Un back yard che prende il nome italianissimo di mare Adriatico, sempre più preso di mira dalle aziende petrolifere che puntano, con successo, a farsi approvare permessi di ricerca degli idrocarburi sia in mare sia sulla terraferma. A oggi, secondo le stime di Legambiente, in tutta Italia sono stati rilasciati 95 permessi, dei quali 24 in mare, con l'interessamento di un'area di circa 11mila kmq, e 71 sulla terraferma, per oltre 25mila kmq. Nelle nostre acque operano un totale di nove piattaforme, pari a 76 pozzi, dai quali si estrae olio greggio. Due di queste si trovano di fronte alla costa marchigiana, tre di fronte a quella abruzzese e le altre quattro nel canale di Sicilia.
Come se non bastasse, la richiesta di permessi da parte delle aziende non si ferma, tutt'altro. E' notizia recente l'istanza di permesso di ricerca per idrocarburi liquidi e gassosi presentata al Ministero dello Sviluppo Economico dalla Petroceltic Italia, che interessa una superficie di 728 kmq nel tratto antistante la costa abruzzese compreso tra Pineto e Vasto. A questi si aggiungerebbero poi un'altra decina di permessi richiesti su un'area di tremila kmq complessivi.
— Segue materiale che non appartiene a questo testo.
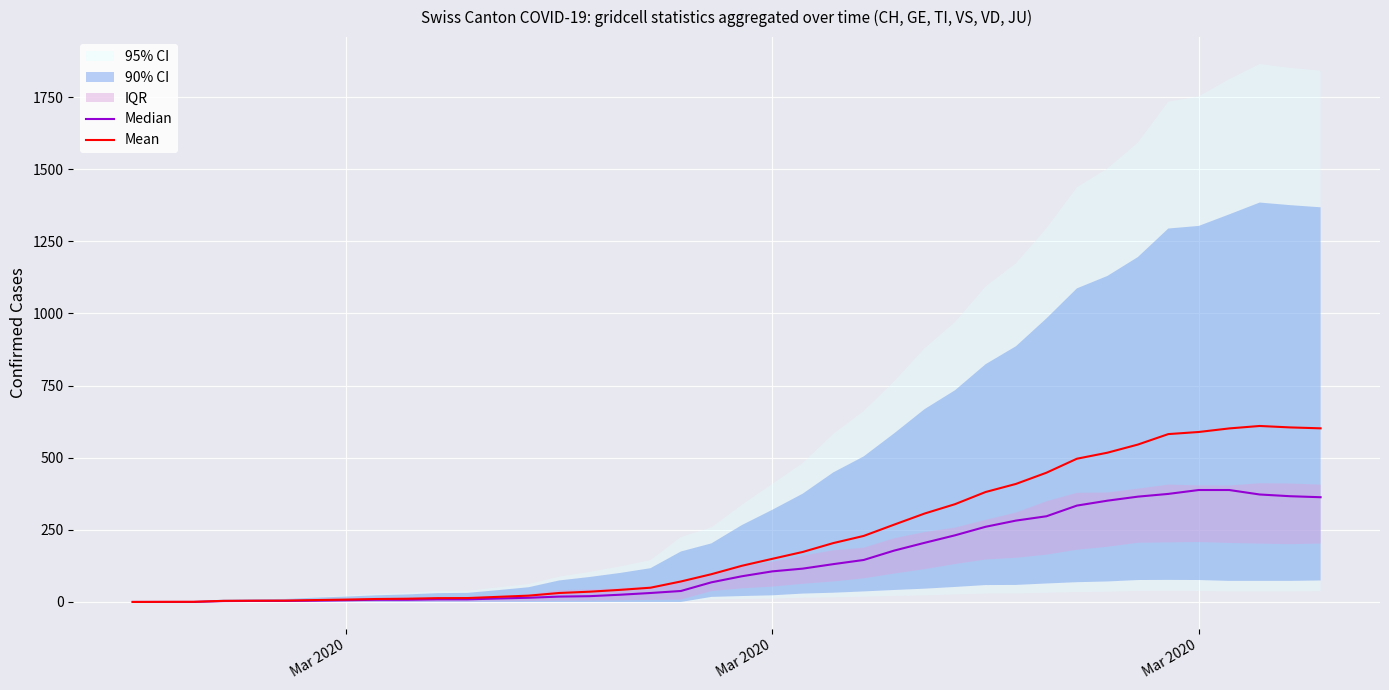

Reading left to right, transcribe all the data shown in this chart.

Median: 0.0	0.0	0.0	3.0	3.5	3.5	4.5	6.0	7.5	7.5	9.0	9.0	12.0	14.5	18.5	20.0	25.0	31.0	38.0	68.0	89.0	106.0	115.5	131.0	145.5	178.0	205.0	231.0	260.5	282.0	297.0	334.0	351.0	365.0	374.5	388.0	388.0	372.5	366.5	363.0
Mean: 0.0	0.3	0.5	3.8	4.3	4.7	6.5	8.2	10.2	11.2	13.2	13.5	17.7	21.8	31.0	35.5	41.8	49.3	71.0	96.2	125.3	149.5	173.3	204.0	228.8	268.0	306.5	339.0	381.0	409.2	448.0	496.5	517.3	545.5	581.8	589.2	601.5	610.0	605.0	601.8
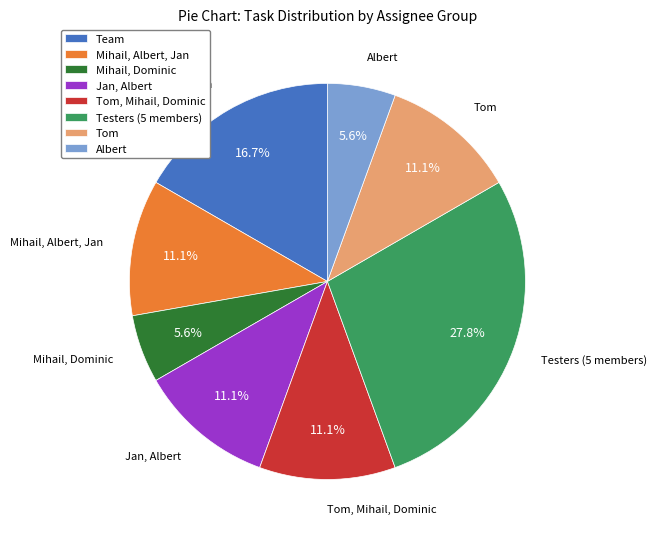

Is there a majority slice in this chart?

No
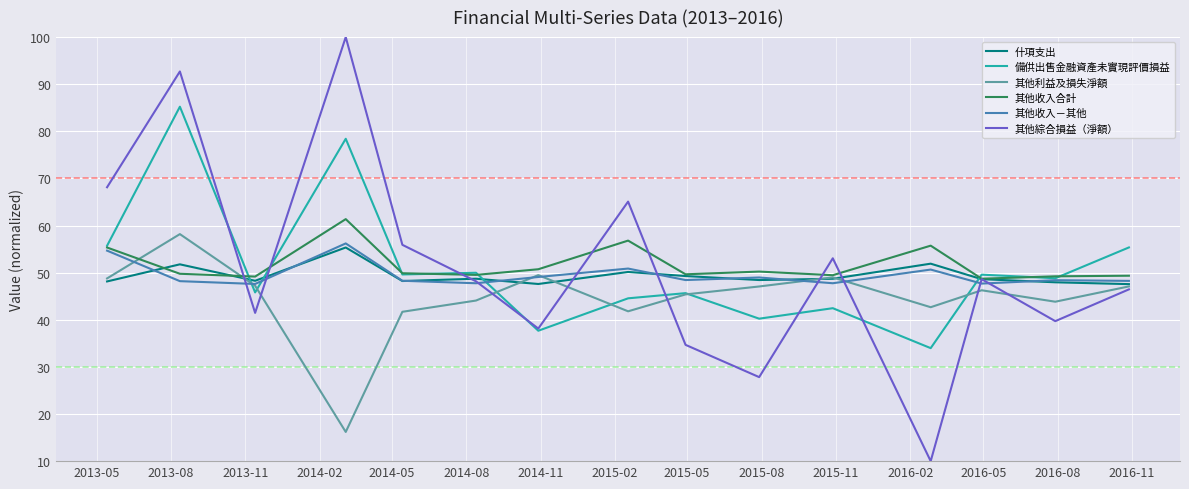

Which series has the widest spread of values?

其他綜合損益（淨額）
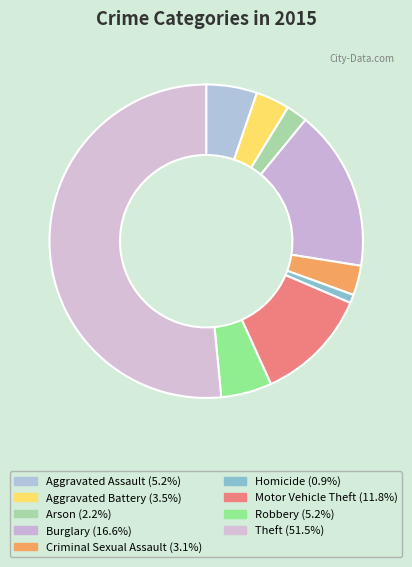

How many slices are in this pie chart?

9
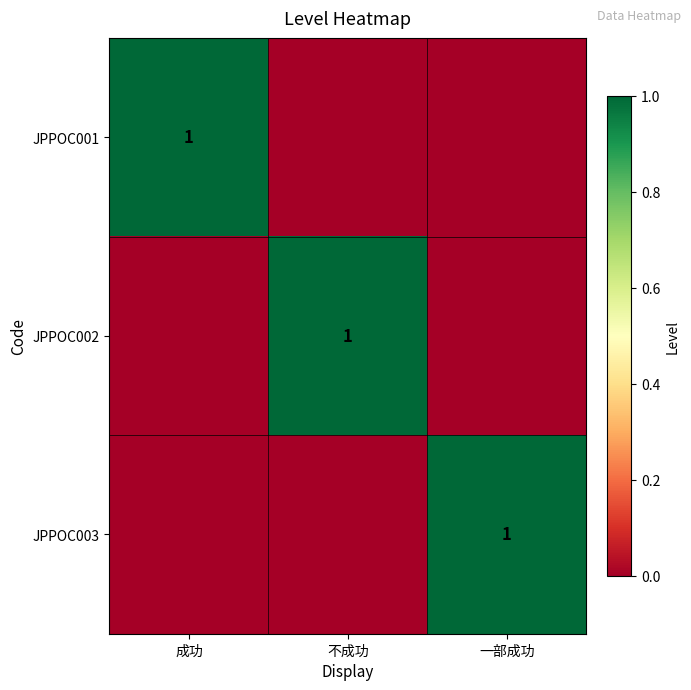

What is the total value across all series at 一部成功?

1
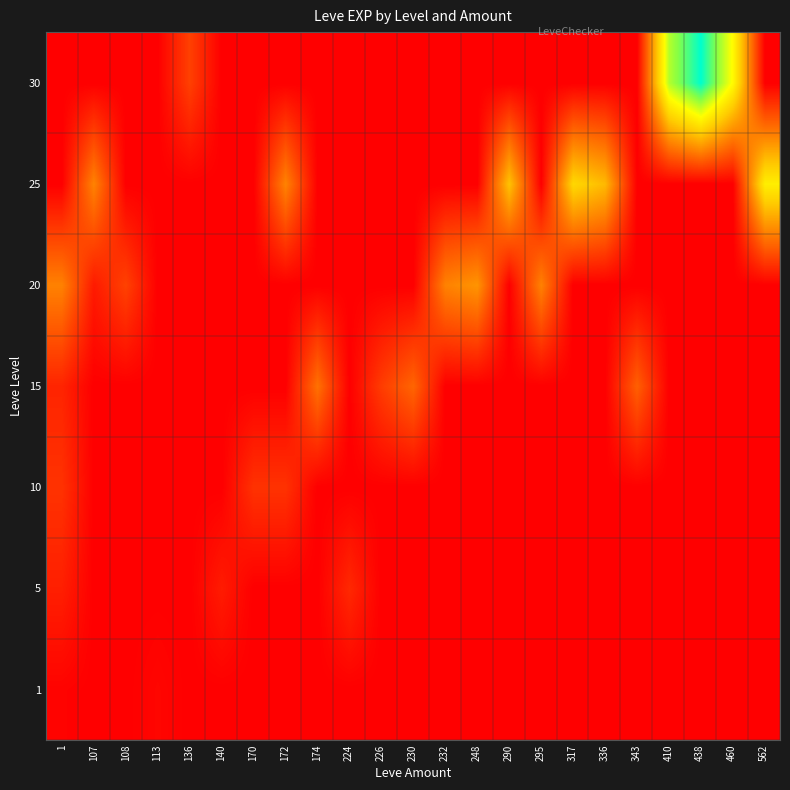

At how many categories does at least one series exceed 20297?

13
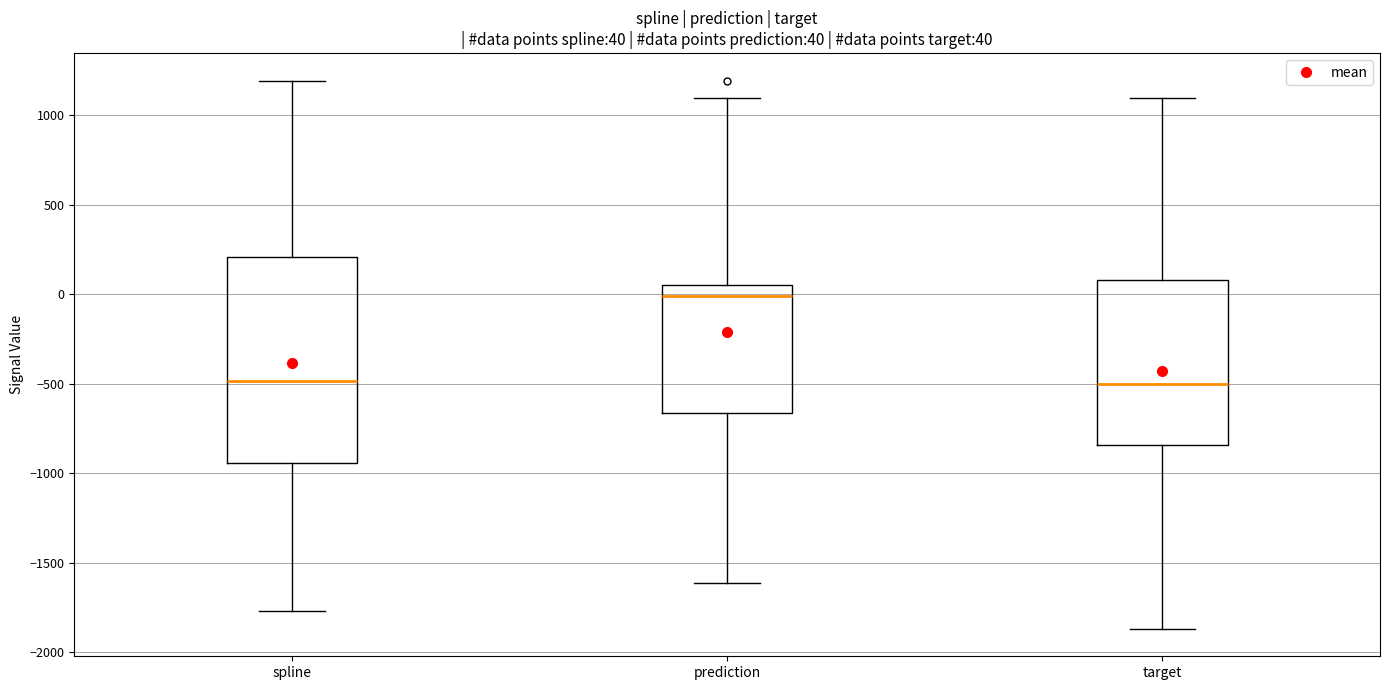

Comparing the boxes themselves (not the whiskers), which one is the tallest?

spline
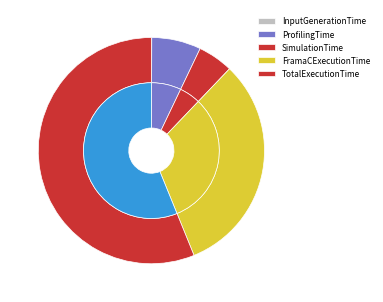

What is the change in value from ProfilingTime to SimulationTime?

-3.1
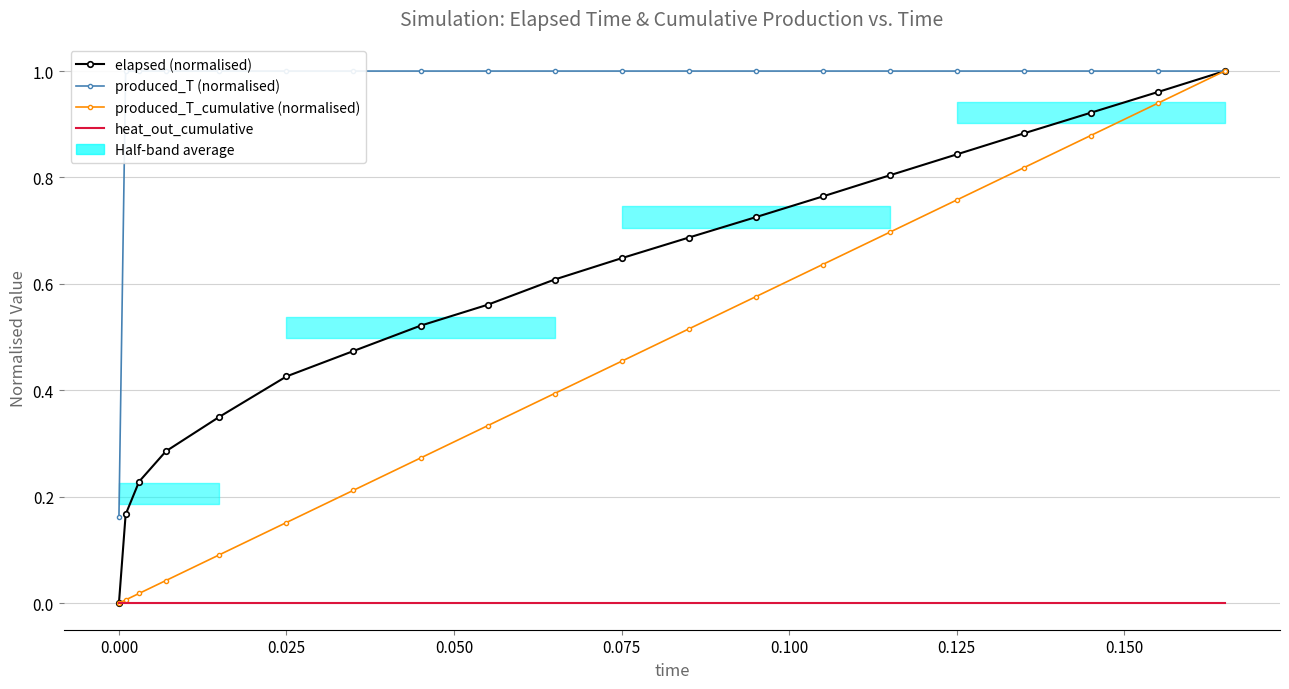

The produced_T_cumulative (normalised) series shows 0.4 at 0.125. True or false?

False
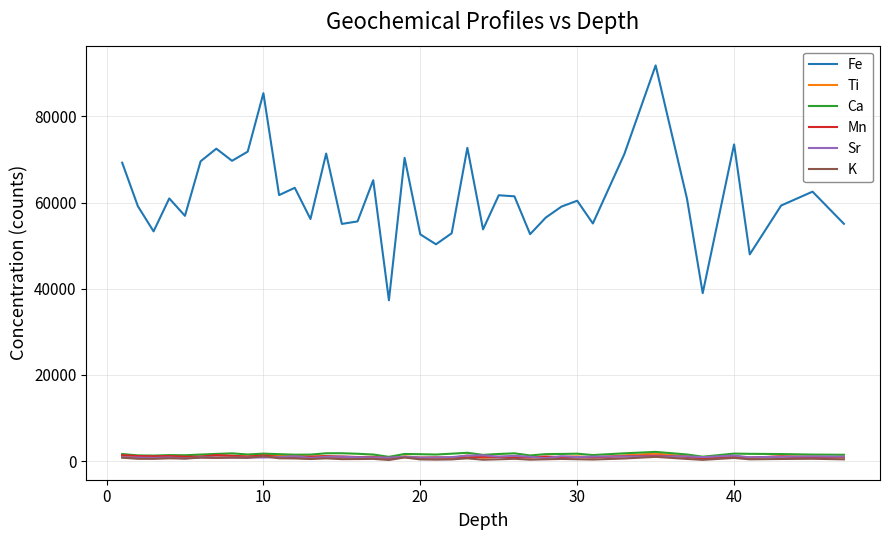

Which series has the largest total across all categories?

Fe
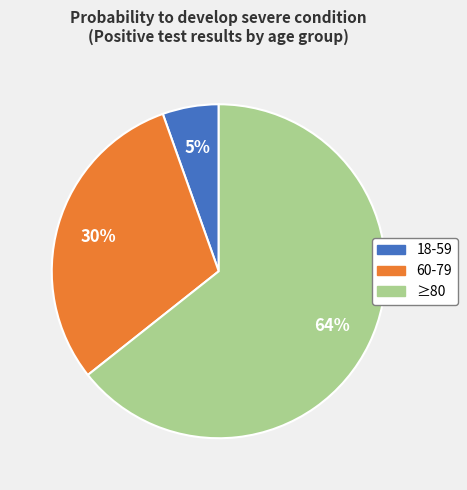

To the nearest percent, what is the difference between the 60-79 and ≥80 slice percentages?

34%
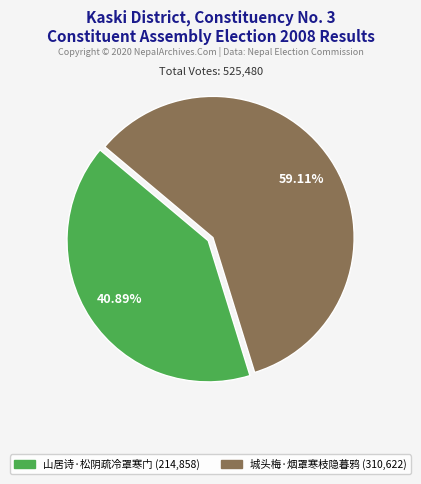

Combined, what portion of the pie is 山居诗·松阴疏冷罩寒门 and 城头梅·烟罩寒枝隐暮鸦?

100.0%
“Non occorre considerare la gravità di un disastro… - spiega Maria Grazia Mancini, Capo Delegazione FAI di Vasto - Basta sedersi a riva, tra i profumi delle erbe selvatiche e le spalle protette da ordinati filari di preziose uve, soffermando lo sguardo sulla linea d'orizzonte e seguitando il dolce cigolio d'un trabocco che pesca sulla candida scia della luna, per sapere con certezza che l'insana idea di dissodare il mare barattandone l'azzurro con l'opacità nera del petrolio, è una follia senza giustificazioni che reca in se stessa l'odore acre di un'agonia che la bellezza della nostra costa non merita”.
Una prima importante vittoria arriva invece dalla Regione Puglia, che ha presentato un ricorso presso il TAR Puglia contro il Ministero dell'Ambiente e della Tutela del Territorio e del Mare, il Ministero delle Infrastrutture e dei Trasporti, il Ministero delle Politiche Agricole Alimentari e Forestali, il Ministero dello Sviluppo Economico, il Ministero per i Beni e le Attività Culturali, la Soprintendenza per i Beni Archeologici della Puglia, l'Istituto Idrografico della Marina, il Maridipart e il Maristat. Il MATTM, di concerto con il MIBAC, aveva infatti emanato un decreto recante “Giudizio positivo circa la compatibilità ambientale del progetto presentato dalla Northem Petroleum (UK)” per la Ricerca di idrocarburi al largo delle coste pugliesi. La Regione Puglia ha chiesto l'annullamento di questo decreto oltreché del parere positivo espresso dal MIBAC e dalla Commissione Tecnica di Verifica di Impatto Ambientale. Il TAR Puglia in data 23 giugno 2010 ha accolto e per effetto annullato il decreto emanato dal MATTM in quanto la società Northem Petroleum “ha illegittimamente scorporato il progetto il più lotti su aree di mare […] adiacenti, così impedendo la doverosa valutazione unitaria di impatto ambientale”. La società ha infatti presentato cinque richieste di permessi di ricerca a soli due giorni di distanza uno dall'altro. “Sul punto la giurisprudenza di Stato è concorde nello stigmatizzare il cd. scorporo in lotto di opere aventi carattere unitario al fine di eludere la normativa in tema di impatto ambientale”. Almeno questo attacco sembra per il momento respinto. Attendiamo gli sviluppi futuri, pronti ad intervenire.